The survey also found that women were most likely to be financially affected when they felt forced to leave their job at an early stage of their pregnancy, due to loss of earnings.
David Isaac, Chair of the Equality and Human Rights Commission, said: “Those who discriminate by forcing working mothers out are shooting themselves in the foot and incurring substantial costs. Today's research underlines that equality of opportunity for working mothers makes good business sense.
“The best businesses know already that ending discrimination and unlocking the talent of women in the workplace makes them stronger and more successful. We encourage all businesses to follow their lead by supporting working mothers and showing zero tolerance of discrimination.”
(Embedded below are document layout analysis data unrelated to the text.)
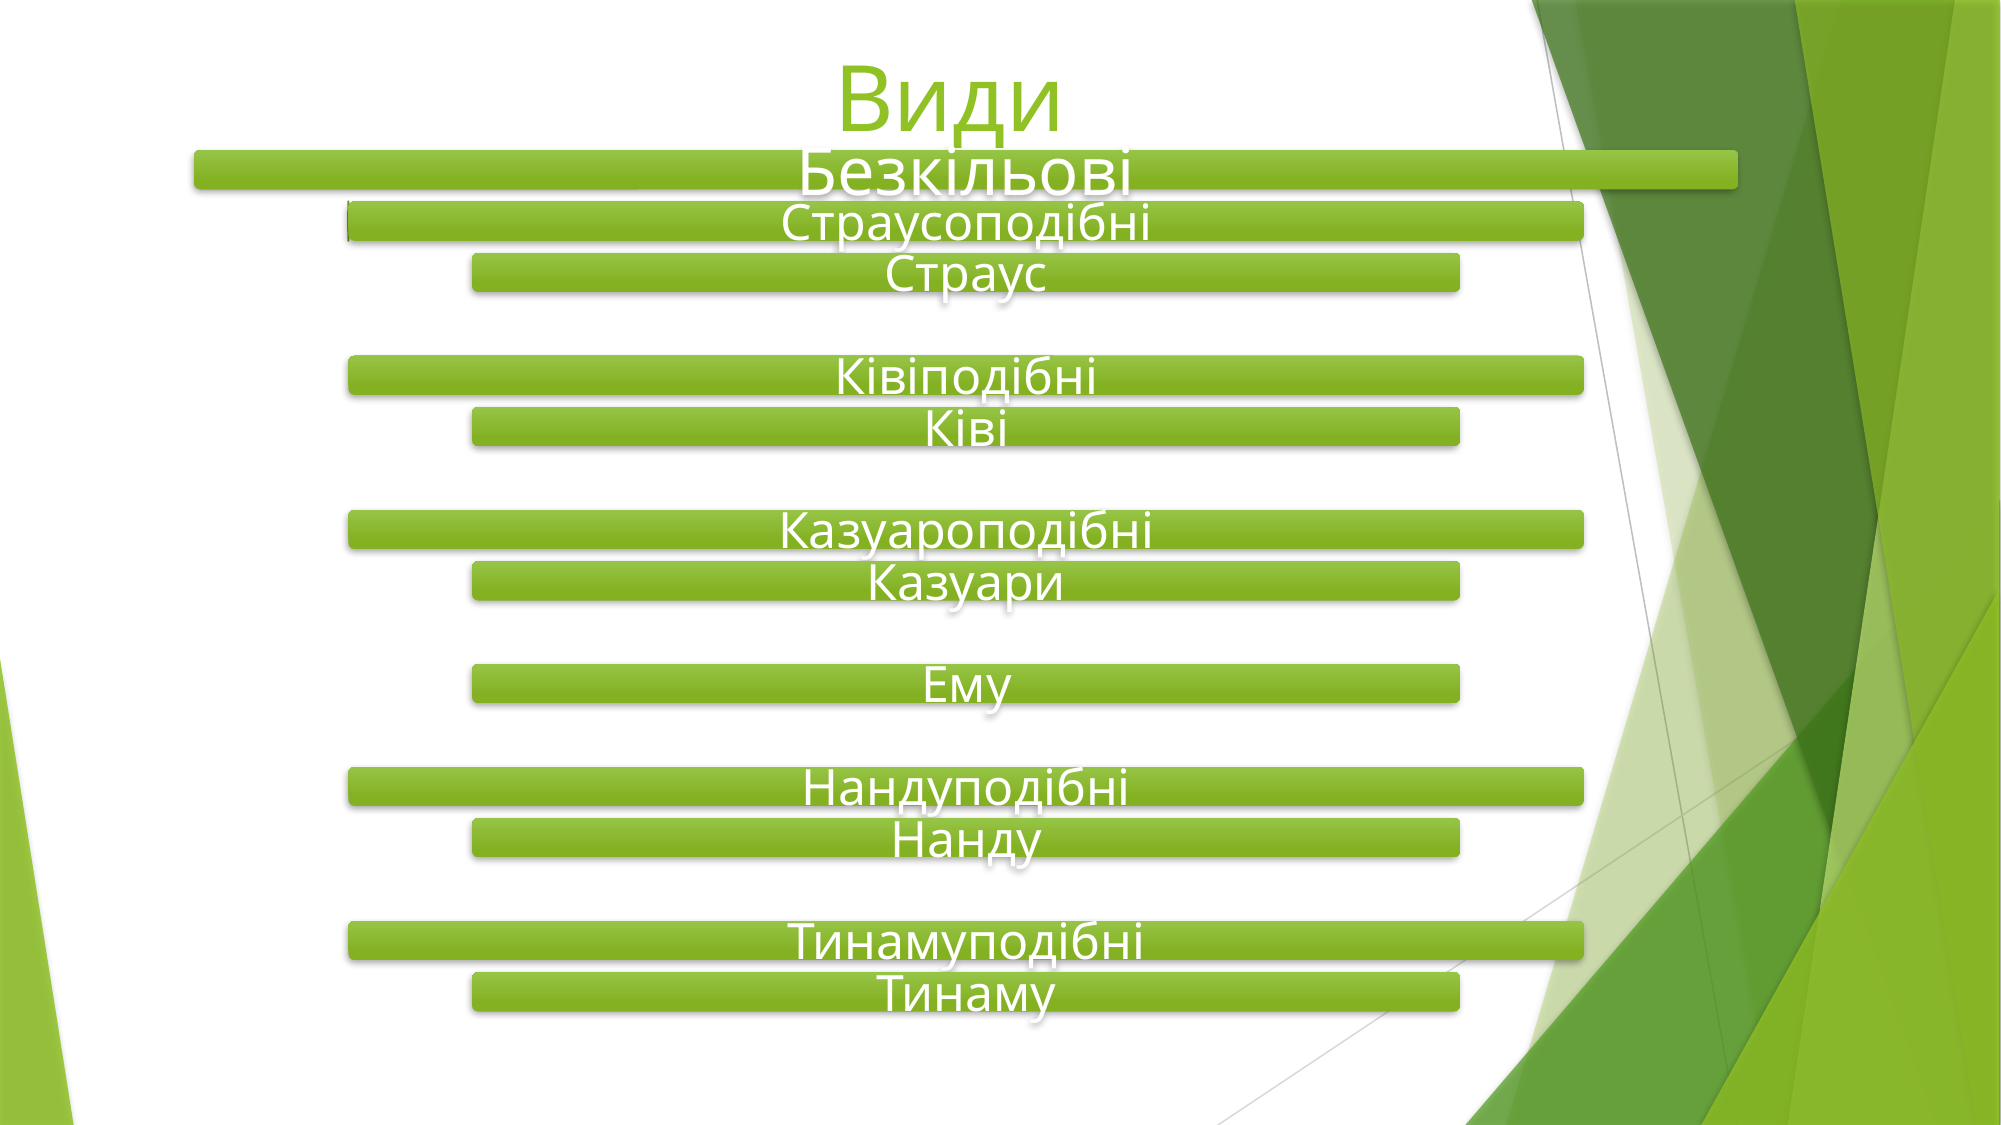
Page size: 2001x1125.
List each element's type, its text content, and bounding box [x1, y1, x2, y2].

title Види [244, 32, 1656, 147]
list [0, 149, 1933, 1115]
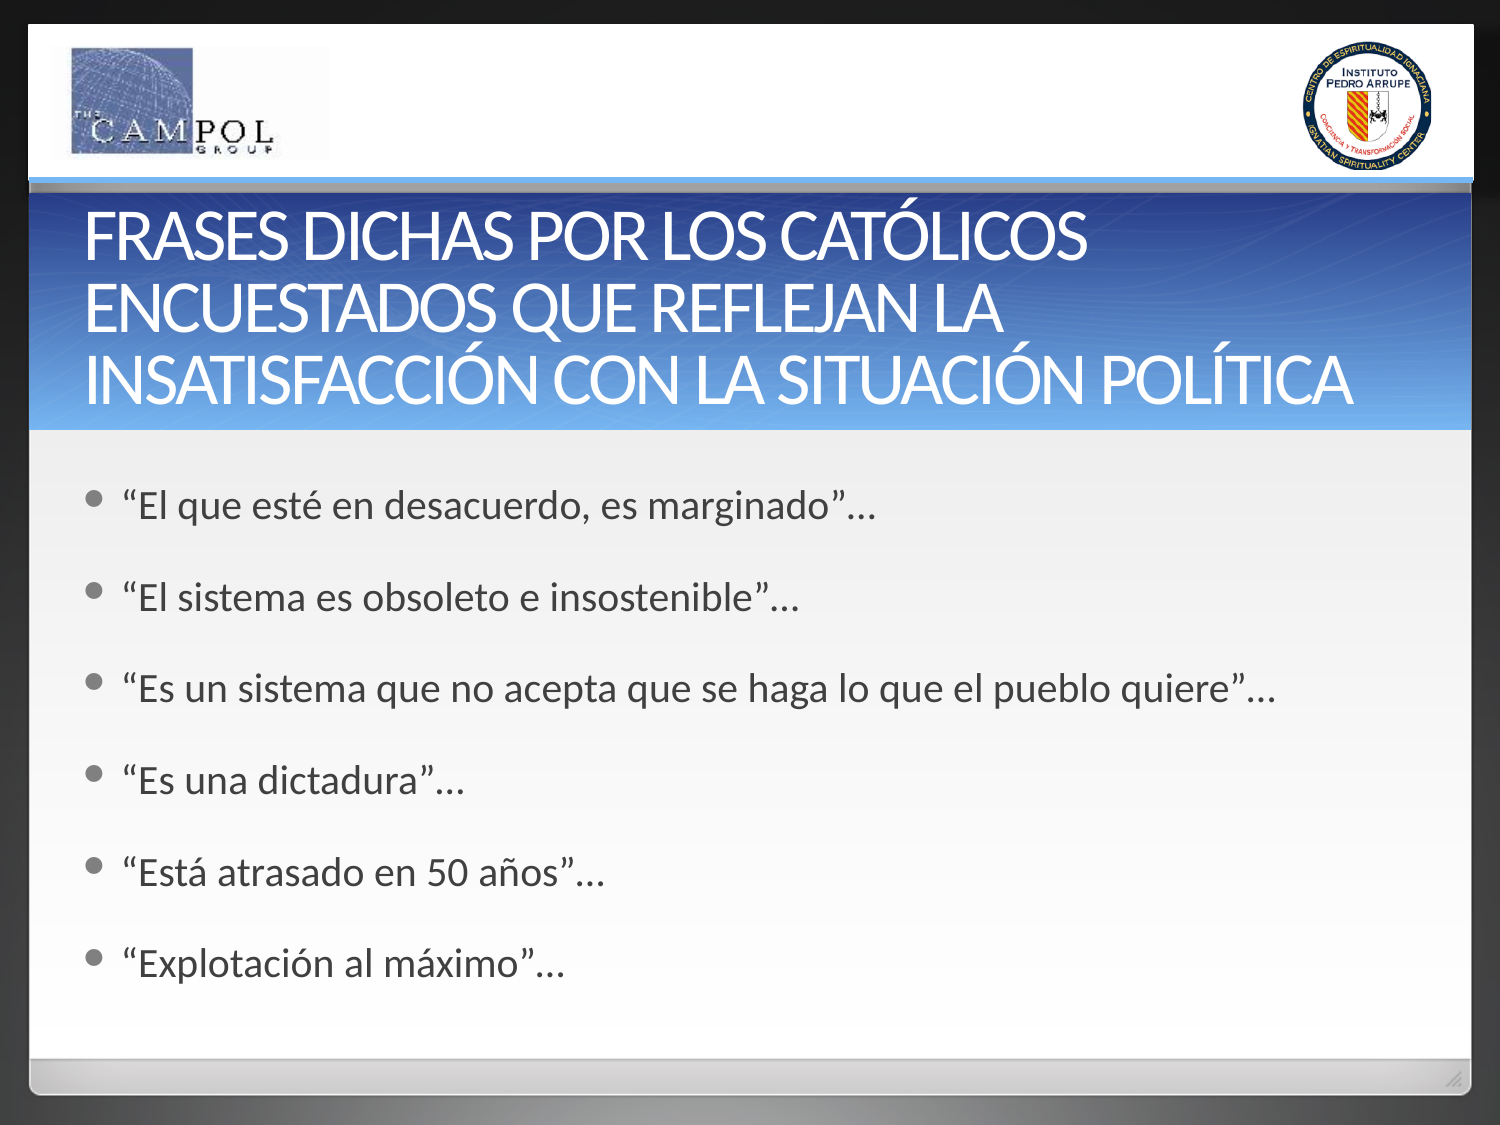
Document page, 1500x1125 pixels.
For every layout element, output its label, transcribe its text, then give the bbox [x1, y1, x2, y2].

list “El que esté en desacuerdo, es marginado”… “El sistema es obsoleto e insostenible”… “Es un sistema que no acepta que se haga lo que el pueblo quiere”… “Es una dictadura”… “Está atrasado en 50 años”… “Explotación al máximo”… [68, 470, 1432, 1043]
title FRASES DICHAS POR LOS CATÓLICOS ENCUESTADOS QUE REFLEJAN LA INSATISFACCIÓN CON LA SITUACIÓN POLÍTICA [68, 238, 1432, 427]
picture [0, 0, 1500, 1125]
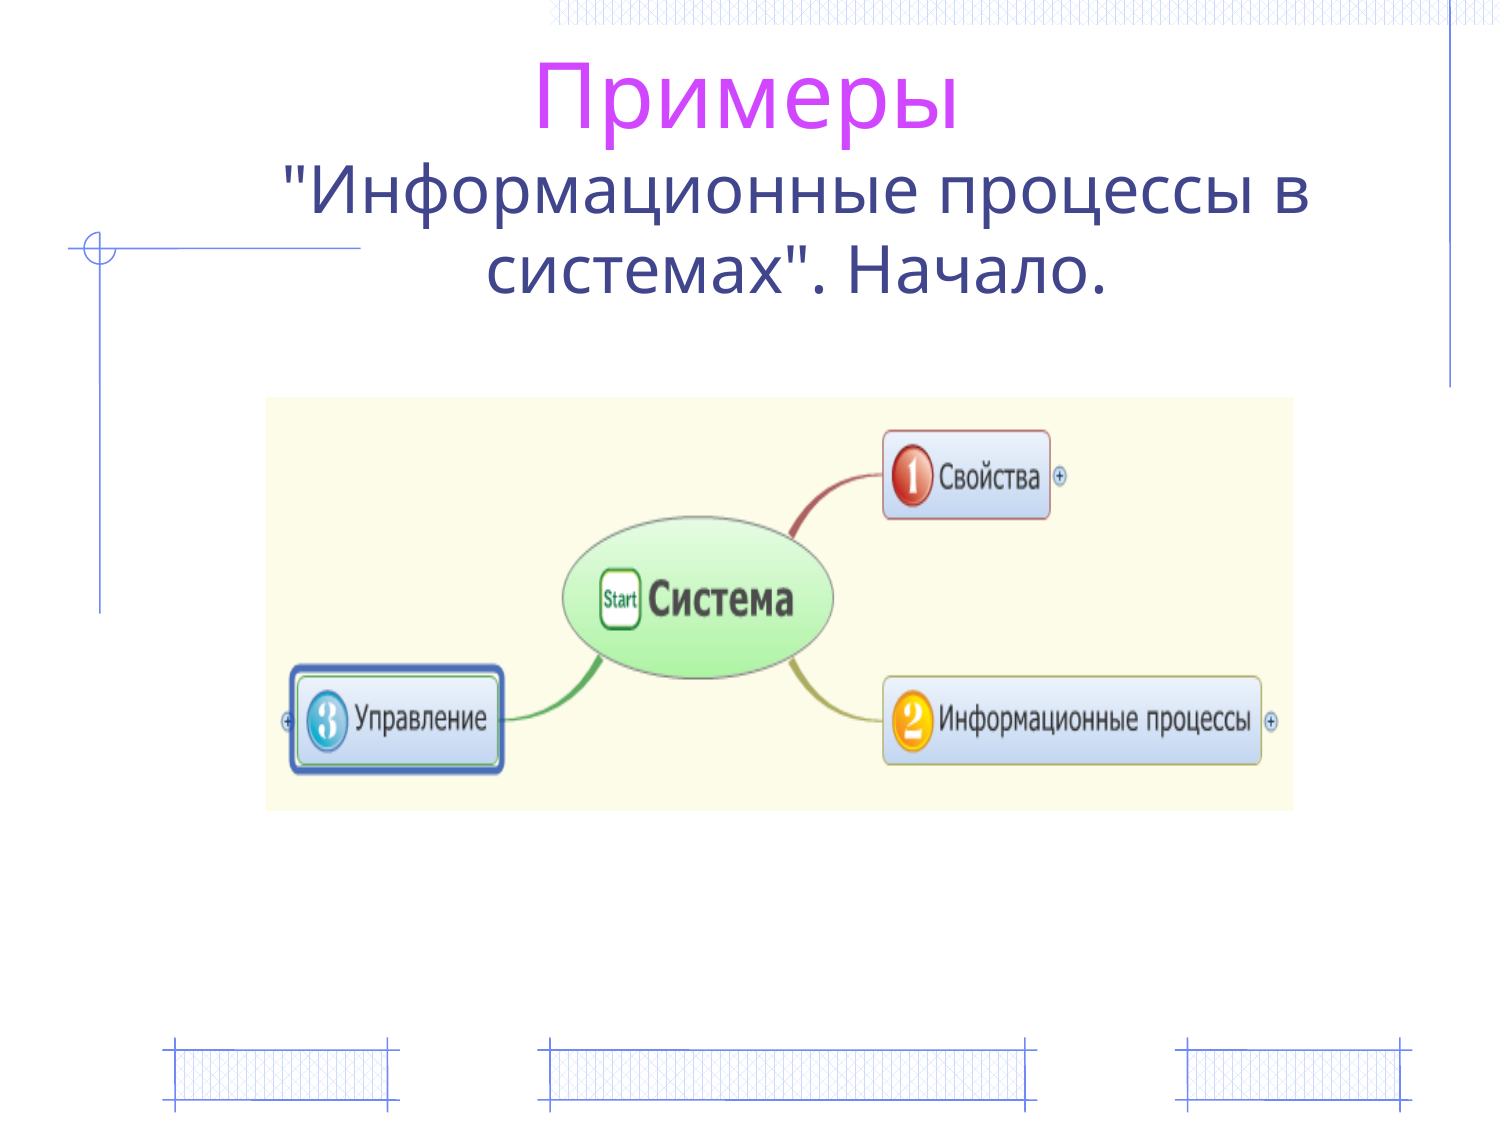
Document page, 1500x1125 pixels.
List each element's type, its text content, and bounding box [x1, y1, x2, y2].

picture [265, 396, 1294, 811]
text_box Примеры [516, 29, 978, 155]
text_box "Информационные процессы в системах". Начало. [242, 139, 1353, 315]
In a report earlier this year, the EHRC found that over three-quarters of pregnant women and new mothers – the equivalent of 390,000 women – experience negative and potentially discriminatory treatment at work each year. The research suggested that pregnancy discrimination, which is illegal, has risen significantly since 2005, when 45 per cent of women said they had experienced such treatment.
UK companies, although barred from dismissing women for child-related reasons, are able to find other reasons for doing so.​
Business Minister Margot James, said: “Not only is discrimination in the workplace illegal, it makes absolutely no business sense, with a significant cost to employers and a devastating impact on the careers of new mothers and pregnant women.
“I’d like to thank the Equality and Human Rights Commission for helping to shine a light on this issue which is a key priority of mine. Together we will raise awareness to prove all discrimination is both unacceptable and costly to employers.”